It's not "prior-data conflict", it's a conflict between prior model and data model
Thinking about thinking about the Mississippi miracle
We had a good discussion yesterday about what has been called the “Mississippi miracle”: an education policy change from a decade ago that was accompanied by a striking rise in fourth-grade standardized reading test scores.
The irresistible force and the immovable object
The debate had a kind of irresistible force vs. immovable object flavor:
The irresistible force was the data showing a steady improvement in Mississippi even as national test scores were flat and then declining.
The immovable object was the repeated history of dramatic education improvements that turned out, in retrospect, to have been artifacts of statistical selection and data manipulation.
The details of the argument involved questions of how many students were held back in third grade or earlier, and which were the kids who were taking the fourth-grade test, also other issues arose about scores on other tests and other aspects of Mississippi’s policies.
But the big challenge here is that both the irresistible force and the immovable object seemed pretty compelling here.
Prior-data conflict
When preparing this new post, I was going to call this a problem of prior-data conflict, where the prior is the history of claimed big test score gains that disappeared after careful investigation, and the data are Mississippi’s recent test scores.
In Bayesian statistics, we talk a lot about prior-data conflict. A little bit of prior-data conflict is fine—the prior and data represent two different sources of information, and so we would not expect them to completely align, even in an ideal setting—but if prior and data conflict a lot, something probably went wrong somewhere.

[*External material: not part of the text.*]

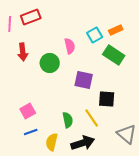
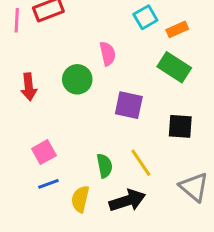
cyan square: (95, 35) -> (145, 17), moved
red arrow: (23, 52) -> (29, 87), moved
black square: (107, 99) -> (180, 126), moved

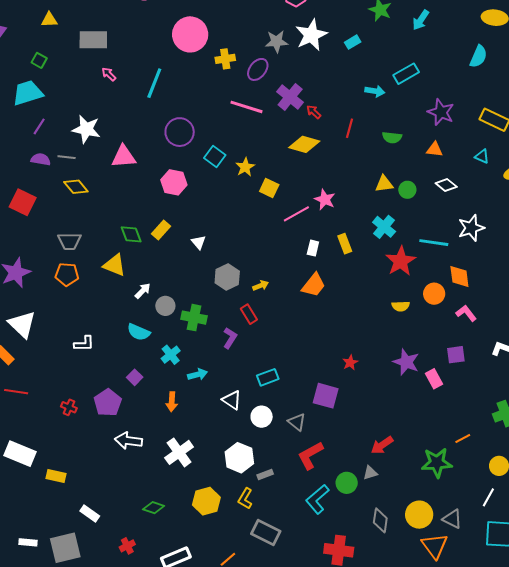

For a simple mathematical example, if you have a normal(0,1) prior and a normal(10,1) likelihood, then turn the Bayesian crank and you’ll get a normal(5, 0.7) posterior. The result just pops out with no red flags—that’s what I was talking about in item 16 on this list—but it really implies there’s something wrong with your prior model, your data model, or both, and indeed this problem would be flagged by a posterior predictive check.
In that particular example, there are ways of getting around this problem. For example, you can replace the normal prior distribution, or the normal likelihood, or both, by t distributions. Then you’re change in the model, which is fine, you should just be open about it.
Anyway, here’s my point. We call this a prior-data conflict, but really it’s a conflict between the prior model and the data model. The data by themselves don’t conflict with the prior; they only conflict in the context of the model you’re assuming for the data.
Back to Mississippi
In the “Mississippi miracle,” the prior information supports a skeptical take, and the data model points to strong positive effects.
What I want to emphasize in the post is that both the prior and the data inferences are based on models.
The prior model is that we can consider the Mississippi policy as, effectively, a random draw from a population of K-12 education interventions, so that the past record of disappointments is relevant in assessing the new policy’s effect.
The data model is that we can consider the Mississippi test scores as a series of unbiased estimates of a time series that would be roughly stable had there been no intervention.
The data and the prior information don’t directly conflict. Their conflict is mediated by the models that we use to connect them to the questions of interest regarding potential outcomes in Mississippi.
Visualizing the conflict between prior model and data model
If I could draw, I’d make two cartoons, first of two boxers punching each other (this would be “prior-data conflict”) and then of two boxers in separate rooms, punching at each other, with these punches connected to some complicated set of linkages (these would be the “models”) with the battle happening in a third space between where the boxers are standing. Kind of like this:
Prior-data conflict: PRIOR vs. DATA
Conflict between prior model and data model: PRIOR INFO — prior model vs. data model — DATA
One difficulty here is that the vagueness in the statistical terms:
- “Data” can refer to the numerical data or to the data plus the model (including meta-data regarding quality of measurement, experimental design, etc.).
- “Prior” can refer to the collection of prior information or it can refer to a prior distribution, which implicitly includes the model that links the prior information to the question currently of interest.
This post is not intended to resolve any aspect of the Mississippi dispute; I’m just using that as an example of the general phenomenon of conflict between prior model and data model.